> **Fragmento seleccionado**
((
Remiso, incapaz, bárbaro de entrecasa, afeminado, inmaduro, ¿qué era este idiota que eludía el compromiso y la honra de la intervención política? ¿Un tonto que se privaba de los subsidios, un egoísta aferrado al lucro y la hacienda, un deficiente o impedido por alguna desgracia? Al parecer, ya en tiempos de Roma los ἰδιῶται eran más bien los sujetos sin cultura ni estatus social, y del oxímoron del ciudadano apolítico, suerte de πολίτης ἄπολις, va pasando el término en el medioevo a significar ateo. Del griego al latín el idiota se convirtió en un falto de razón: de desertor discreto o desinteresado de la cosa pública a falto de inteligencia y conocimiento, estúpido e ignorante. Este idiotus medieval parece más bien privado de pensamiento; pero el idiota cartesiano piensa de manera privada: piensa por el yo, piensa en piezas, y empieza.
En bata frente
a la estufa, holgar dulce hogar, el idiota cartesiano desatiende la erudición acopiada
en buena ley a cambio de la luz de la naturaleza. Reniega de los libros, abandona
el estudio de las letras y aspira a encontrar la ciencia en sí mismo y en el
libro del mundo: blande la razón contra los falsos pensamientos y establece
como rivales a la debilidad de los sentidos y a la autoridad de los
preceptores. Encontrar por sí mismo y sin tomar nada de otro toda la ciencia
necesaria para el buen gobierno de su vida, y para adquirir a posteriori los conocimientos
específicos. Luce una Tesis 11 que empieza por casa: quiere vencerse a sí mismo
y alterar los propios deseos, antes que el orden del mundo. No requiere mayor
habilidad ni capacidad para emprender el proyecto: solamente razones claras y
comunes. Descartes es un caminante que de casualidad encuentra este tesoro y
que no reclama gloria alguna: la reliquia estaba ahí y no la habían visto. Le
extraña así que los espíritus selectos no se hayan tomado la molestia de poner
en claro los conocimientos. Asegura que la ciencia de los libros está dispersa
en tantos volúmenes y mezclada con tantas cosas inútiles que nos tomaría más de
una vida descubrirla, y precisaría ello mayor ingenio que hacerlo uno por sí
sin los libros. Este camino más fácil, no salido de Platón y Aristóteles, está
empedrado de verdades que tomarán curso como la moneda, “que no es de menor
valor cuando sale de la bolsa de un campesino que cuando procede del Erario”.
))
> **Tarea**
Continúa el fragmento de arriba sobre el idiota cartesiano a partir de su última oración. El material que viene a continuación no tiene relación con el fragmento.

> **Datos disponibles**
((
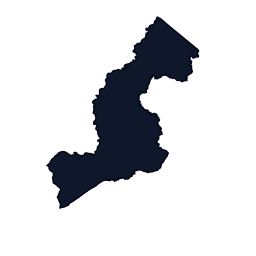 outline of Nsanje, Nsanje, Malawi, rotated 220°
{"feature_id": "42251766B55445306782248", "entity_name": "Nsanje", "entity_type": "district", "adm_level": 2, "iso_a3": "MWI", "parent_name": "Malawi", "parent_adm1": "Nsanje", "projection": "orthographic", "projection_center": [35.103, -16.718], "detail": "fine", "context": "isolated", "style": "filled", "palette": "ink", "viewbox_px": 256, "rotation_deg": 220, "n_neighbors": 0, "source": "geoboundaries", "source_scale": "gbopen_adm2", "svg_char_len": 5960}
<svg xmlns="http://www.w3.org/2000/svg" viewBox="0 0 256 256"><g transform="rotate(220 128 128)"><path d="M78.7,121.1L79.1,121.8L80.0,121.9L80.4,122.3L79.4,123.3L79.1,124.5L79.5,126.4L80.3,126.9L79.7,127.9L80.1,128.8L79.9,130.6L80.2,132.2L80.8,133.0L80.9,134.6L84.1,135.1L86.7,134.1L87.3,133.4L88.4,133.6L89.1,133.4L89.9,133.9L90.4,133.9L91.3,133.5L91.8,132.7L92.5,132.5L93.3,133.7L93.4,134.9L93.8,135.5L94.5,135.5L96.4,135.0L96.6,135.7L97.2,136.0L97.4,136.4L97.6,138.1L97.5,139.3L98.2,139.8L98.3,140.5L99.2,140.8L99.4,141.5L99.0,143.6L98.1,145.3L99.1,145.4L99.4,146.3L100.3,146.7L101.5,146.7L102.0,148.6L102.4,149.1L103.0,148.7L103.7,149.3L105.4,149.4L106.0,149.0L106.3,149.0L106.5,149.8L107.3,150.0L107.6,150.4L107.8,150.5L108.4,150.2L109.2,151.1L108.8,153.0L109.2,154.4L110.3,154.6L111.0,155.5L111.7,155.4L112.2,155.0L112.9,156.0L114.7,156.1L114.8,156.8L115.0,156.8L115.3,156.5L116.3,156.5L117.5,155.8L118.2,154.4L117.8,153.9L119.2,153.0L119.4,153.0L119.7,154.1L120.9,154.1L121.6,153.8L122.6,152.8L123.4,154.2L124.0,154.0L124.4,154.2L125.4,152.9L125.8,153.4L127.2,152.8L129.1,152.7L129.5,153.2L130.5,153.1L131.2,153.3L131.6,152.8L133.6,154.5L134.0,154.2L134.0,152.8L134.5,152.7L135.1,153.5L135.5,155.8L137.9,156.5L139.0,157.7L138.8,158.2L139.4,158.3L140.3,159.7L140.2,160.1L140.7,161.2L140.0,162.1L140.5,163.4L140.5,164.0L139.2,164.3L138.6,165.1L137.6,165.8L137.4,166.5L136.9,167.2L138.5,168.7L138.4,170.9L138.6,171.6L139.3,172.2L140.2,172.4L140.3,172.8L140.0,173.8L140.2,174.8L140.6,176.2L141.3,177.4L142.0,179.5L142.1,182.4L142.4,182.8L143.2,183.3L143.2,183.6L142.5,184.3L141.8,184.3L141.2,184.8L140.7,184.9L140.0,184.6L139.4,183.3L139.1,183.2L138.2,184.1L137.6,184.3L137.2,184.6L136.7,186.0L135.5,188.1L135.5,188.9L136.1,189.7L135.6,190.3L135.0,190.7L134.3,192.0L131.6,193.4L131.2,193.2L130.3,193.4L129.0,193.4L127.8,193.7L126.0,194.9L125.1,195.2L124.2,196.3L121.2,196.0L120.3,196.5L118.9,198.0L116.4,198.2L116.0,199.3L115.3,200.2L115.3,201.0L114.4,201.3L114.6,201.8L114.3,202.2L113.6,202.3L113.9,202.7L115.2,203.3L114.8,203.9L114.8,204.4L116.6,205.0L116.5,205.7L115.8,206.8L116.0,207.8L115.5,208.6L115.3,210.0L114.7,210.7L115.0,212.4L115.6,213.1L116.2,213.0L117.0,213.8L118.4,215.5L119.1,215.7L119.6,216.7L121.4,215.9L121.6,216.0L121.8,216.4L121.1,217.0L121.1,218.2L122.0,219.7L123.2,220.0L123.5,219.7L123.7,219.0L123.9,218.9L124.1,219.1L124.0,219.5L124.9,220.3L125.3,221.7L127.6,222.1L127.6,222.3L127.3,222.7L125.5,223.8L124.1,224.2L123.5,223.5L123.1,223.5L121.8,225.5L121.7,226.4L120.0,227.3L120.1,228.2L120.4,228.5L122.8,229.6L123.5,230.3L123.1,231.9L124.7,232.9L161.3,232.5L173.8,232.6L174.2,232.1L176.2,232.1L176.6,231.8L177.0,231.2L176.0,230.1L176.1,226.7L174.8,224.7L175.3,223.1L176.5,221.6L177.0,220.3L177.0,219.8L176.5,219.0L176.5,217.0L177.8,216.4L178.0,215.8L177.6,215.1L176.9,214.8L174.7,215.6L174.0,215.2L173.9,214.3L174.9,212.1L173.9,210.8L172.6,208.3L173.8,204.6L173.6,203.2L172.9,201.9L173.0,201.3L173.6,200.1L175.1,198.6L175.2,196.4L175.8,195.1L174.1,193.7L173.5,192.7L173.4,191.3L173.6,190.6L173.2,190.0L172.7,189.9L171.4,190.2L170.3,191.1L169.9,190.9L169.3,189.9L167.6,189.7L166.7,189.3L166.8,188.8L167.9,187.9L168.2,187.3L167.8,186.7L166.4,186.4L166.0,186.1L165.8,185.1L166.1,183.7L167.7,183.5L167.6,183.1L166.6,182.0L166.7,181.3L167.8,180.6L167.9,179.1L168.3,178.1L170.2,175.6L170.8,174.3L170.7,173.1L170.2,172.9L168.3,173.0L167.9,172.7L167.9,172.2L168.2,171.8L170.2,170.9L170.6,170.4L170.5,169.3L169.9,168.6L170.1,167.7L172.8,166.6L173.7,165.4L173.7,164.6L175.5,163.1L176.1,161.8L175.9,159.1L176.1,158.7L177.7,157.7L178.2,156.9L178.3,156.2L178.1,155.2L176.1,152.9L176.2,150.9L175.9,150.2L175.3,149.7L173.5,148.8L172.1,146.6L172.3,145.7L171.7,142.9L173.6,141.0L174.3,139.5L173.7,138.2L171.8,136.2L171.1,134.7L171.4,133.7L173.1,132.8L173.2,132.4L170.8,132.0L170.2,131.0L170.6,129.7L171.5,128.6L171.6,127.5L171.9,126.8L171.9,125.6L171.4,124.8L169.3,124.3L168.4,123.7L168.0,122.1L166.7,121.5L166.4,120.6L165.1,119.2L164.7,117.9L164.1,117.2L161.7,117.4L161.3,117.2L160.9,116.4L159.2,115.5L157.9,113.2L157.8,112.5L158.3,111.6L157.7,110.0L157.2,109.4L156.4,109.0L154.9,110.3L154.2,110.7L153.7,110.7L153.7,110.2L152.0,106.6L149.6,106.4L146.9,103.9L145.9,103.7L144.8,102.9L143.4,102.9L142.7,102.6L142.2,101.5L143.1,98.9L142.8,98.7L140.4,99.2L139.9,98.8L139.7,97.6L139.1,96.6L139.2,93.9L138.0,92.2L137.7,91.6L137.5,89.3L138.0,88.8L138.0,88.6L136.5,87.3L136.6,86.0L138.0,85.2L140.1,84.5L140.9,83.6L143.2,82.5L144.4,81.6L144.7,80.6L144.3,79.1L144.4,78.4L146.9,76.1L149.6,75.5L152.0,75.8L153.3,74.7L153.4,74.3L152.3,73.7L151.7,72.5L152.0,72.1L153.2,71.7L153.7,70.5L154.8,70.0L159.0,69.6L160.9,69.1L162.4,68.3L164.0,66.6L165.1,64.0L165.2,61.3L165.8,59.7L165.6,57.4L166.0,55.9L166.1,54.6L165.4,50.7L165.8,47.4L165.3,47.6L164.4,47.3L163.5,47.6L163.1,47.1L162.5,46.8L162.5,46.4L162.2,46.1L161.0,45.9L160.1,45.5L158.6,45.6L156.9,46.1L155.9,45.4L155.4,44.3L154.1,43.7L154.3,42.7L153.8,41.4L152.9,41.0L152.4,40.2L149.8,38.0L146.7,38.5L143.7,38.2L141.7,38.6L141.0,38.0L140.0,38.0L139.6,37.5L139.4,35.0L138.7,34.0L138.7,32.8L138.0,31.9L137.7,29.7L134.8,28.5L134.1,27.9L132.8,27.4L132.5,27.0L131.1,26.7L130.3,25.8L130.0,24.9L128.7,23.1L128.4,23.2L128.5,23.7L126.1,26.5L125.0,29.1L124.1,30.5L124.5,32.3L124.4,33.0L122.9,37.2L121.7,42.0L121.4,42.5L120.0,48.8L118.0,56.3L115.4,63.3L115.0,66.5L113.3,71.3L113.4,71.6L111.9,73.6L109.9,74.9L109.5,75.4L108.5,75.7L107.9,76.3L108.0,77.2L107.2,78.4L106.4,78.5L106.4,78.3L105.8,78.6L104.1,78.7L104.5,79.5L103.3,80.1L103.8,81.3L103.3,81.3L102.0,82.3L102.1,82.7L102.8,83.3L102.8,83.9L101.9,84.2L98.9,87.2L98.4,87.3L97.6,86.8L95.1,89.2L94.9,91.9L95.1,92.2L94.0,93.6L94.7,95.0L94.4,95.5L94.6,95.9L93.6,97.4L94.3,97.5L94.5,98.2L95.3,99.0L95.3,99.6L94.9,99.7L93.1,102.6L91.4,104.1L87.8,105.1L86.4,106.1L84.2,106.6L82.8,108.8L81.5,109.7L80.2,111.9L80.1,112.7L79.4,113.1L79.2,113.7L78.4,114.3L78.2,114.7L78.4,116.2L77.8,117.5L77.7,119.0L78.9,120.3L78.7,121.1Z" fill="#0f172a" stroke="#020617" stroke-width="1.5"/></g></svg>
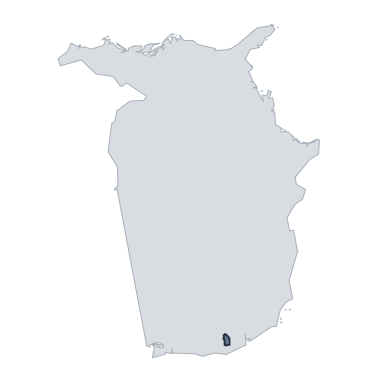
))
> **Respuesta**
Eudoxio, el héroe cartesiano idiota, de hecho se ha retirado al campo. Se trata
ni más ni menos que de un hombre de mediano ingenio cuyo pensamiento no está
pervertido por las falsas creencias y posee la razón según la pureza de la
naturaleza. El idiota cartesiano se presenta como una especie de qualunque. Eudoxio teme más bien
volverse un Bouvard-Pécuchet, eventuales relevos modernos del contrincante e
interlocutor que tiene enfrente, el tal Epistemón. Corta por lo sano: el
método.
Según Deleuze-Guattari, este mentado
idiota es sin más vueltas “el pensador privado” (ἴδιος, privado, uno mismo), el antagonista
del profesor, del hombre público, del escolástico, y es elevado por el dueto a
la notable categoría de personaje por excelencia de la filosofía. Duda de todo
y quiere llegar a las evidencias por sí mismo. Pero Deleuze y compañía sacan a
este personaje de su reducto y su lenguaje, de la mera excusa gnoseológica, y
lo hacen perorar à la page. Leído a la fecha, este
buen hombre ya no será un enemigo del error, sino de la estupidez, es decir, de
la imposibilidad de crear en el pensamiento. De conocedor a inventor, este
idiota nuevo no enseña, crea: inventa conceptos, rechaza un saber para improvisarse
otro nuevo. No sólo resiste a este mundo sino que más bien urde y maquina otro,
otro lugar y otro tiempo, y como buen intempestivo, sin moverse del lugar ni
del presente. El
idiota cartesiano –dicen Deleuze-Guattari llamándole “antiguo”– duda de todo,
incluso de la aritmética, pero pretende llegar por sí a una evidencia, a la
verdad rindiéndole cuentas a la razón; en cambio “el moderno” –el ya no
cartesiano– quiere lo absurdo y quiere convertirlo en la forma más poderosa del
pensamiento: quiere crear. El viejo idiota desaparecía con la geometría, pero el
reluciente se corona en el desatino. “¿Un Descartes en
Rusia se ha vuelto loco?”
¿Es que acaso
el idiota este, ya moderno, ha tomado conciencia de lo que realmente quiere?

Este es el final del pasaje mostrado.